## Goal:
Quote the data below word for word, beginning at the line that has "order: Coleoptera" and stopping after the line that has "family: Cecidomyiidae". Leave the pictures out of your answer.

## Saved data entries:
------------------------------------------------------------

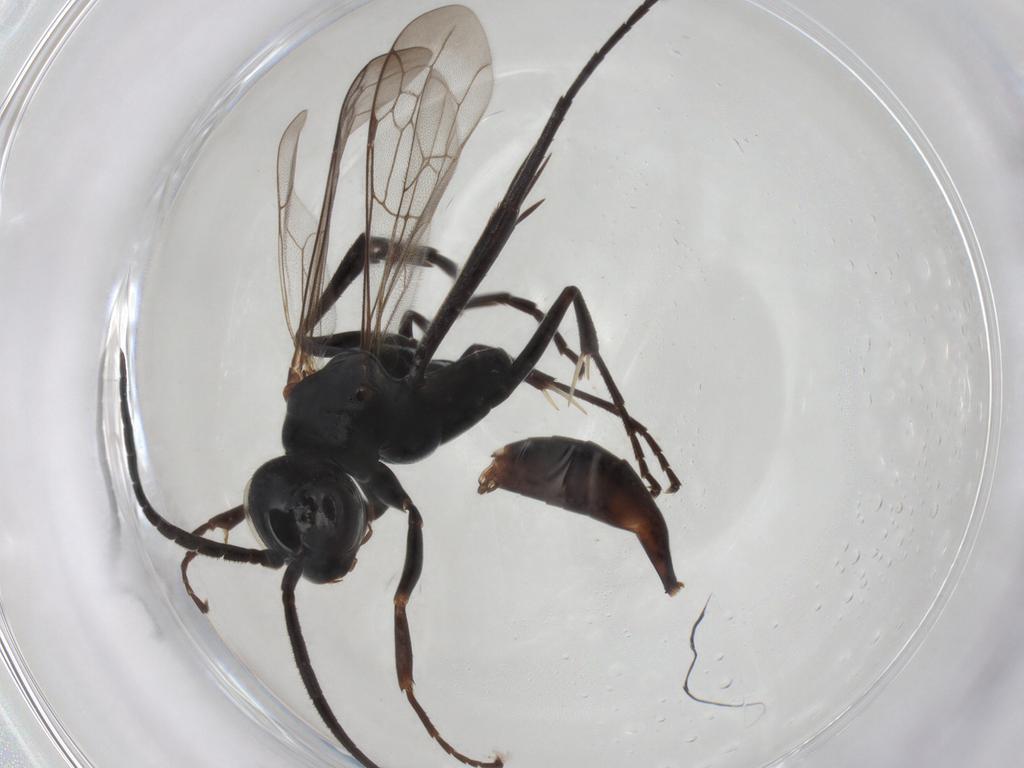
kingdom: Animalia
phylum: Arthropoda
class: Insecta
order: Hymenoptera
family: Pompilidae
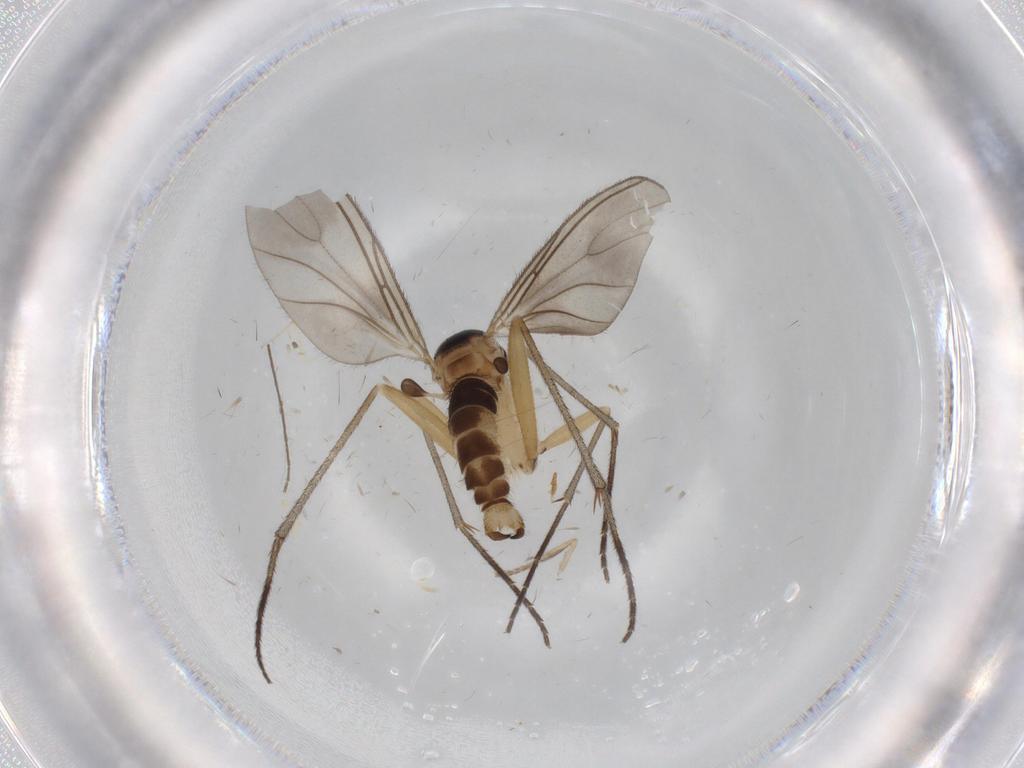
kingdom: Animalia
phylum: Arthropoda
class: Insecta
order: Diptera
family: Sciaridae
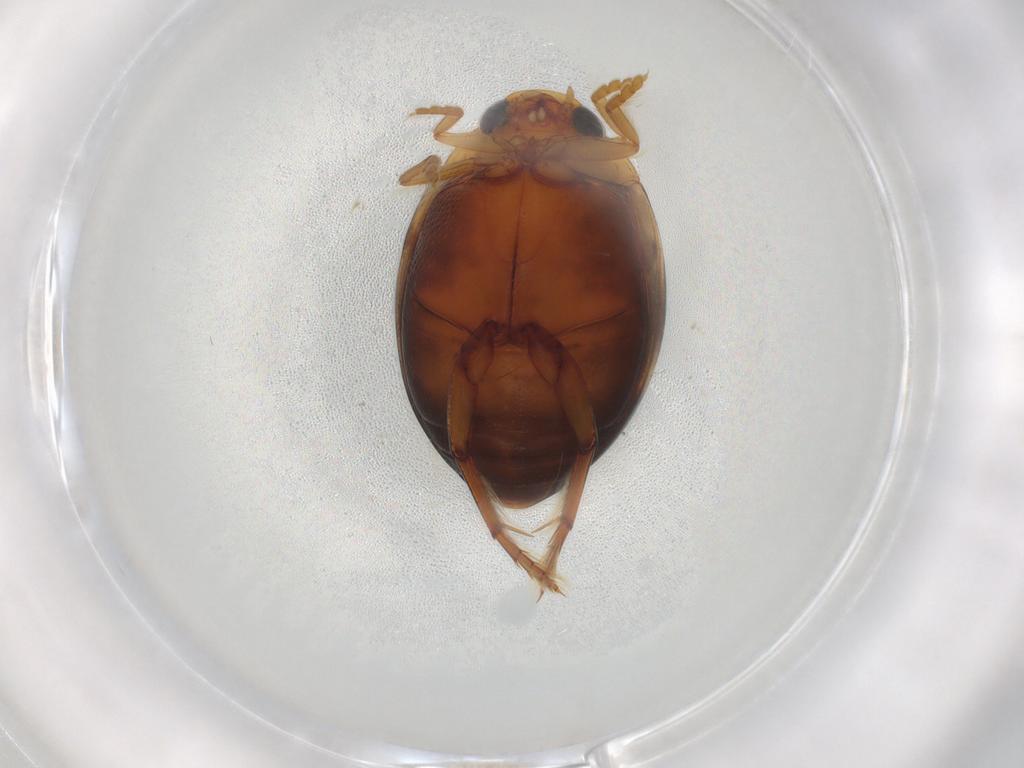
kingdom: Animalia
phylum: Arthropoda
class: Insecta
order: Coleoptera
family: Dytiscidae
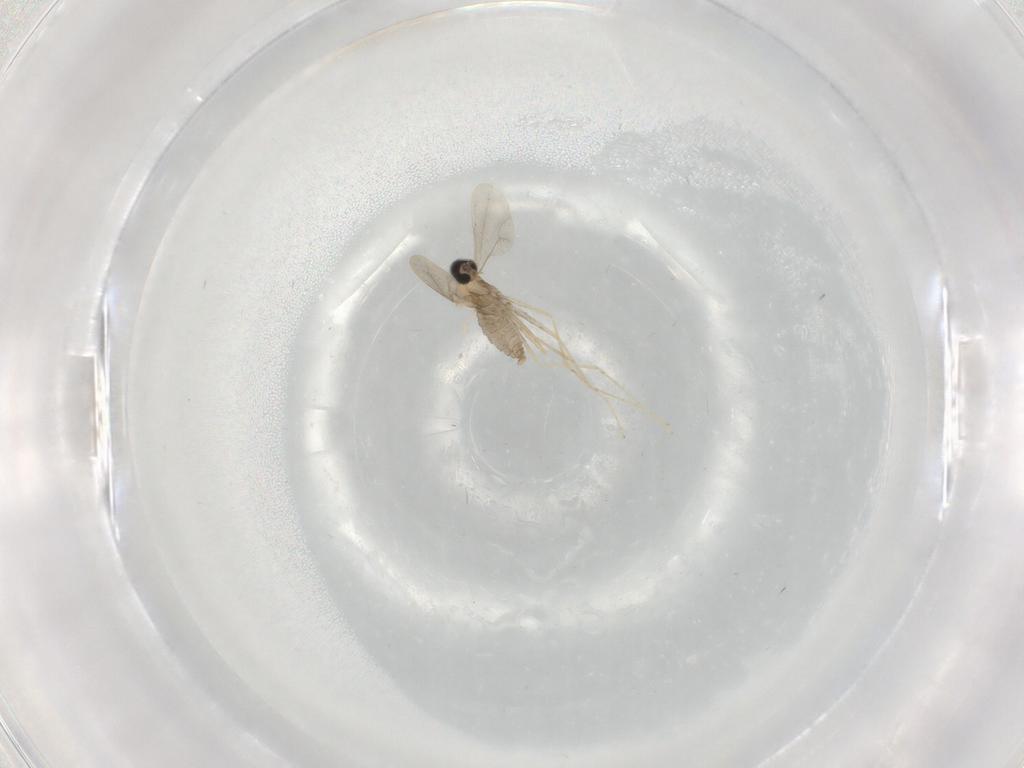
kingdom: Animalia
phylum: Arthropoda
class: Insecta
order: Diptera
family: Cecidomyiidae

------------------------------------------------------------

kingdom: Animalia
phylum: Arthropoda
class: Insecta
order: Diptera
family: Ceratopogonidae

------------------------------------------------------------

## Result of the task:
order: Coleoptera
family: Dytiscidae
kingdom: Animalia
phylum: Arthropoda
class: Insecta
order: Diptera
family: Cecidomyiidae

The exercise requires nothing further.